Marilyn Sydlo Guadagnino ’87, ’88 chose Shenandoah University because of its location and professor-to-student ratio, as well as its existence as a music conservatory and college. “It’s a warm, friendly place that cares,” said Guadagnino. “Faculty treated students as equals. There was not a sense of hierarchy.” Some of Guadagnino’s fondest memories were walking the campus grounds, spending time with friends, enjoying the 24/7 availability of ice cream in the dining hall and her senior flute recital, which was a highlight of her Shenandoah experience.
Since 1991, Guadagnino has been a full-time primary therapist for the University of Rochester Medical Center’s Department of Psychiatry at their outpatient community health clinic in Rochester, New York. She provides individual psychotherapy, leads music therapy groups and mentors music therapy students through practicum and internships. Guadagnino also developed a mental health peer specialist program, where she trains and supervises a team of 20 peers who provide individual and group therapy for the entire clinic, serving 1,500 mentally ill patients.
In 2011, Guadagnino and her husband, Lou, co-founded Living Stress Free. Their company is dedicated to helping people reduce their stress and live healthier, happier lives. She offers classes, workshops, retreats, online courses and individual services to clients experiencing stress overload. “Using my interest in Eastern meditation practices, I created a unique technique, LSF Nada Meditation, to help people experience mindfulness meditation using music and sound, recording ‘Quiet Cloud’ and ‘Breath as Mind – Mind as Breath,’ to instruct listeners on this innovative technique,” said Guadagnino. She started her private therapy and counseling practice in 2013, combining traditional psychotherapy with life coaching, music-sound therapy and mindfulness training.
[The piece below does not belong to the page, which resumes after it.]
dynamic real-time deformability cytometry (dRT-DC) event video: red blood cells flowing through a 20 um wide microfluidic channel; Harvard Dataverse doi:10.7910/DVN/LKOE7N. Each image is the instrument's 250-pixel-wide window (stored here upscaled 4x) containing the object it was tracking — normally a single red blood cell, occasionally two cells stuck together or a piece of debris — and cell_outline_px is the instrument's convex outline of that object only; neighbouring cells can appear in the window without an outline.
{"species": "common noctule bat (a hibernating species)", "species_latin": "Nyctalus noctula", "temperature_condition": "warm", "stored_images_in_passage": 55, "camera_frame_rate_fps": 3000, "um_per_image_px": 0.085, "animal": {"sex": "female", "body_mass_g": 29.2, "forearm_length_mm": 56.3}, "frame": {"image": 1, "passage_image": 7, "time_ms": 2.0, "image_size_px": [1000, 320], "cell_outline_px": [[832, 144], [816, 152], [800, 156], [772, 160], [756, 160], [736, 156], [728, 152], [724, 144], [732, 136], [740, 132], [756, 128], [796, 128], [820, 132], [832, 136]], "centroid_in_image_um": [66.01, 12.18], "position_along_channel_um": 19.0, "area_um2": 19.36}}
Some of Guadagnino’s most rewarding experiences in her career are sustaining music therapy services at her mental health clinic for nearly 28 years, despite constant changes and funding difficulties, and creating her own company with her husband with the sole purpose of helping people lower their stress, balance their lives and reach their goals. She was especially excited to publish her new self-help book, “The Living Stress Free Bible: Twenty Techniques to Make Your Life Less Stressful,” in 2018.
“The music therapy program at Shenandoah helped me enhance my creativity and ability to be an out-of-the-box thinker through all of life’s endeavors,” said Guadagnino. “The support and attention to building confidence that the school philosophy imbibed helped me carve my way to a long-standing career with the ability to thrive as an entrepreneur.”
Guadagnino’s advice to students is: “Find a way to practice music therapy the way it feels right to you. Don’t just conform to what everyone else does. Be innovative, genuine, and confident. Always be yourself.”